The likelihood that outcomes will be more similar within a cluster must be factored into statistical analyses and in study design.
“With intra-cluster correlation, you have less information compared to a trial with randomized individuals, so you need more clusters to get the same power as an individually randomized clinical trail,” said Hughes. “There is an inflation factor.”
Such considerations add time to the design process.
“PHOENIx took five years to develop, with cluster issues contributing to a significant amount of the complexity,” said Hughes. “My idea of fun is getting the study designed nicely so that the data is super simple. It’s important to get statisticians involved early.”
“From the beginning,” added Rebecca Betensky, professor of biostatistics at the Harvard Chan School and a symposium moderator. “It’s better science to involve statisticians from the beginning to help with design.”
Investigators must also worry about clusters interfering with one another, a phenomenon called cross-contamination.
For instance, Rui Wang, HMS assistant professor of medicine at Brigham and Women’s, presented a community randomized HIV prevention trial in Botswana in which she randomized villages to receive either an HIV prevention intervention or standard care. She found out, however, that sexual networks crossed between villages and, therefore, between her clusters.
“The randomized effect shrinks when participants have partners outside the cluster,” she said.
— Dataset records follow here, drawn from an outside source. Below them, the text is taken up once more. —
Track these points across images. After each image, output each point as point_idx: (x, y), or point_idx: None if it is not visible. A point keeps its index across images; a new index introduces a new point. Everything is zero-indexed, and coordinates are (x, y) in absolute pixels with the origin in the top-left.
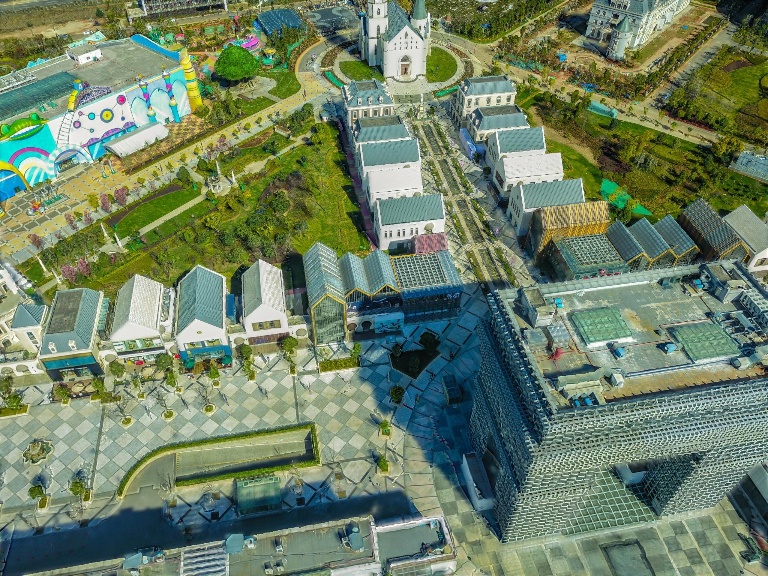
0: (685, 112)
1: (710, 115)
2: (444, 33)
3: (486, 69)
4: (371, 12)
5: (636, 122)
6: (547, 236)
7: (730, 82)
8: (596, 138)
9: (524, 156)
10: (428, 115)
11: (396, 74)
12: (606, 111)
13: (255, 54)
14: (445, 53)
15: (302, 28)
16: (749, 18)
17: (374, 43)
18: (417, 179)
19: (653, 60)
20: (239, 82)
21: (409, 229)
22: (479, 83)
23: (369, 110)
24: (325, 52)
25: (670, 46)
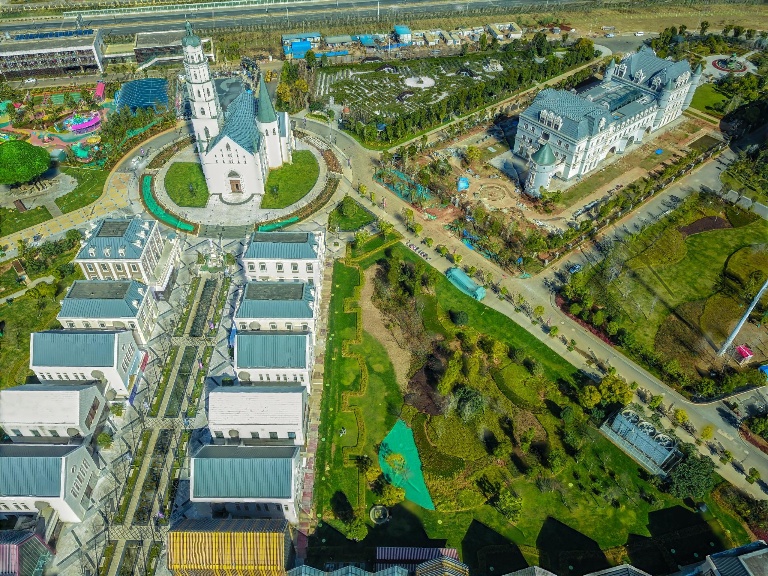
0: (581, 307)
1: (610, 323)
2: (335, 129)
3: (353, 192)
4: (193, 111)
5: (507, 312)
6: (179, 574)
7: (682, 255)
8: (430, 337)
9: (243, 392)
10: (225, 263)
11: (225, 191)
12: (469, 288)
13: (75, 142)
14: (313, 162)
15: (163, 107)
16: (752, 149)
17: (205, 147)
18: (72, 409)
19: (587, 203)
20: (21, 184)
21: (11, 503)
22: (263, 243)
23: (108, 264)
24: (170, 144)
25: (623, 181)
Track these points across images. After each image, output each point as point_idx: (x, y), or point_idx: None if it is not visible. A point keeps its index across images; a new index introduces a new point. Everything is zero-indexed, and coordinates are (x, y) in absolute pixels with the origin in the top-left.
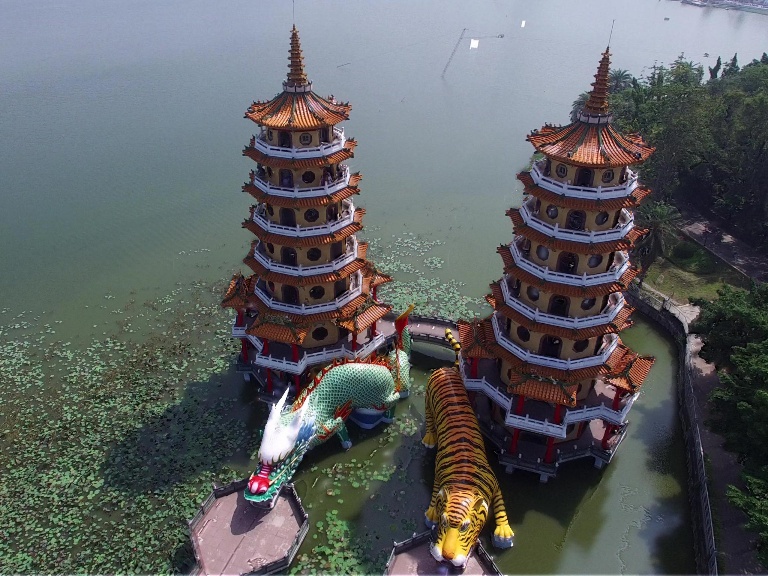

Wang, who is also assistant professor in the Department of Biostatistics at Harvard Chan School, addressed this by increasing the number of clusters and also by analyzing sexual networks of individuals in the study to get a better sense of their statistical impact.
These examples demonstrate the power of CRTs to enable research interventions that cannot be directed to singularly selected individuals. Yet they also illustrate the complexities involved in conducting such trials ethically and with certainty that they will produce reliable, statistically powerful results.
Even with guidelines and regulations, each study will come with its own puzzles.
“We’re trying to design these studies—and our statisticians are trying to figure out how to analyze them—on the fly,” said Bierer. “It’s an evolution.”